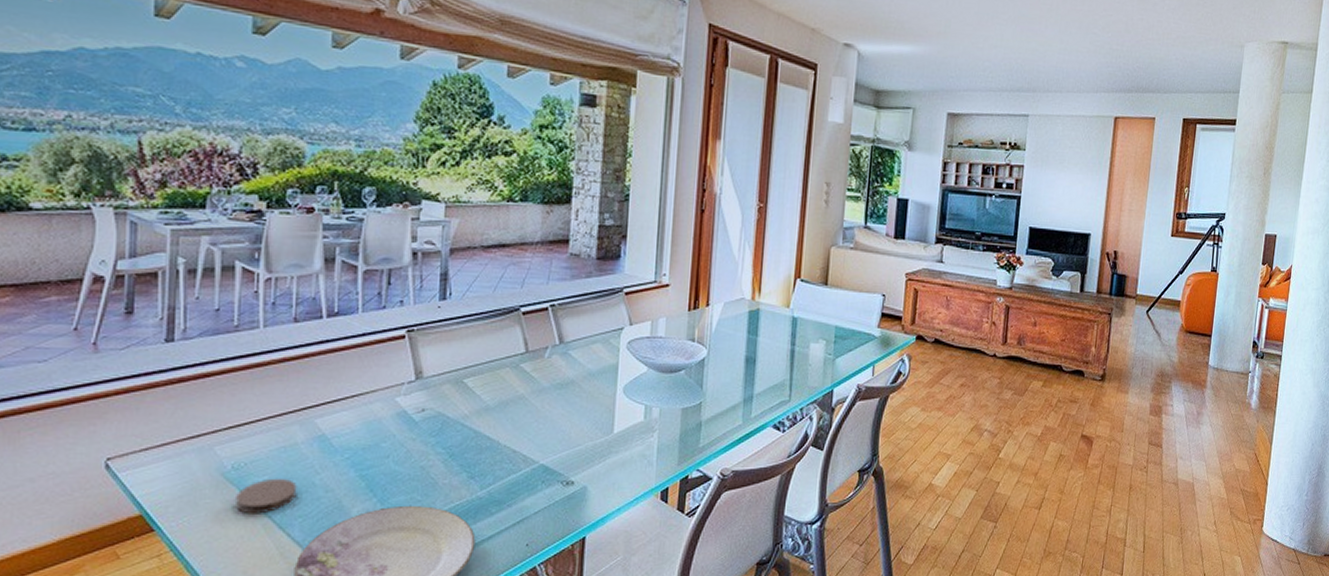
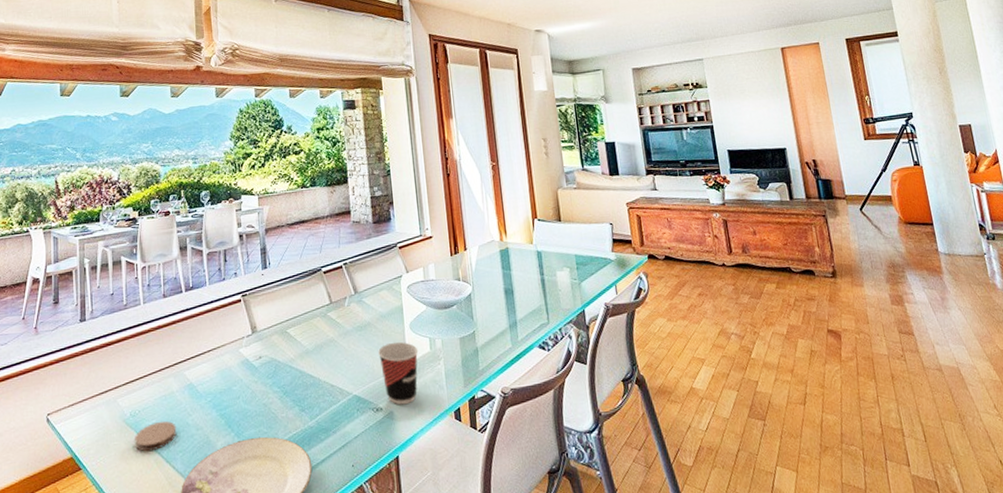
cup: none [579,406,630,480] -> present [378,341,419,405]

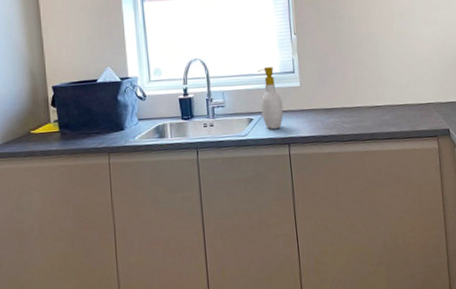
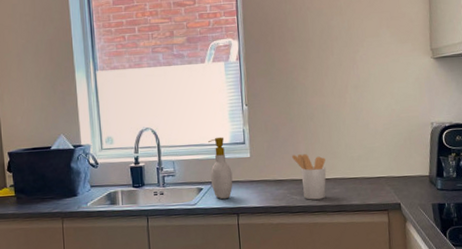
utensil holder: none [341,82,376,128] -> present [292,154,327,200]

==

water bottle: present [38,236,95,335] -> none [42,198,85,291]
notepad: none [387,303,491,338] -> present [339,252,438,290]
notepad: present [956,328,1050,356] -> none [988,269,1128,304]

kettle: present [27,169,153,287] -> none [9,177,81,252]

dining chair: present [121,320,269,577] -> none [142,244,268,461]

---

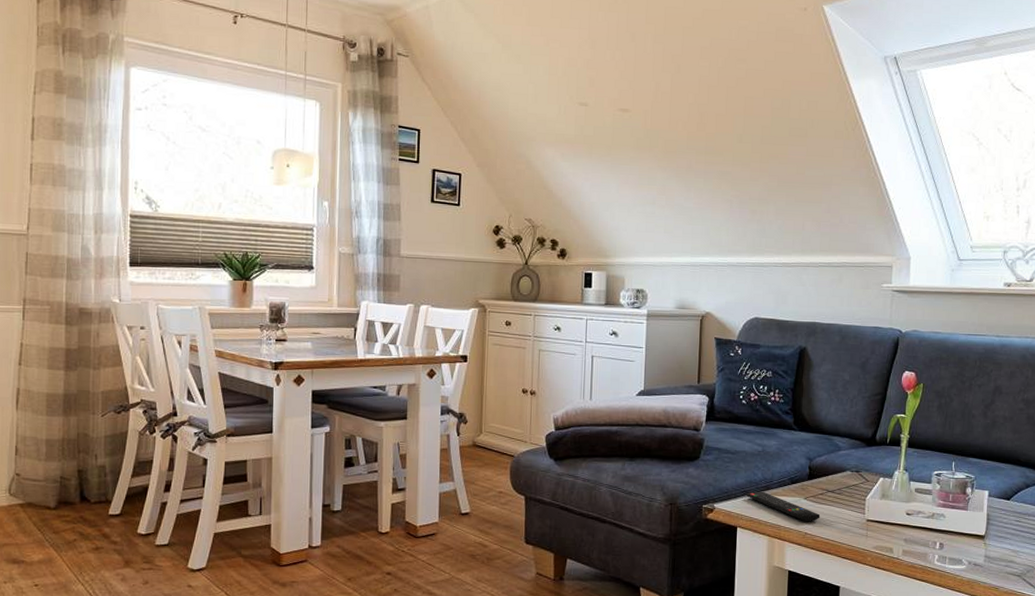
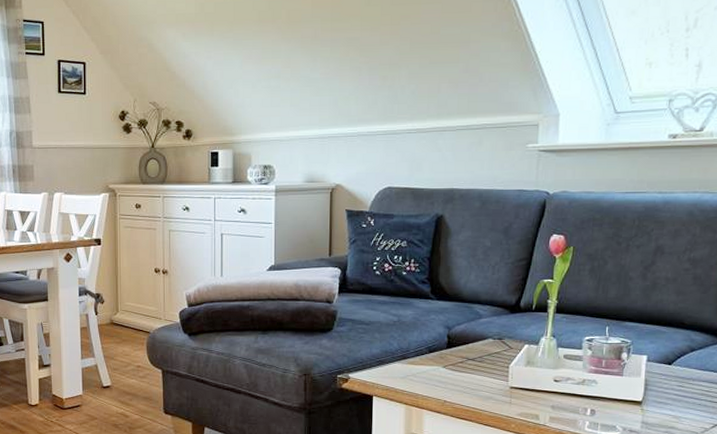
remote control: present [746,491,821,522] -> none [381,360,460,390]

Work request:
Output the material above exactly, but only from the line that carries "notepad: present [956,328,1050,356]" through the line that carries "dining chair: present".

Output of the task:
notepad: present [956,328,1050,356] -> none [988,269,1128,304]

kettle: present [27,169,153,287] -> none [9,177,81,252]

dining chair: present [121,320,269,577] -> none [142,244,268,461]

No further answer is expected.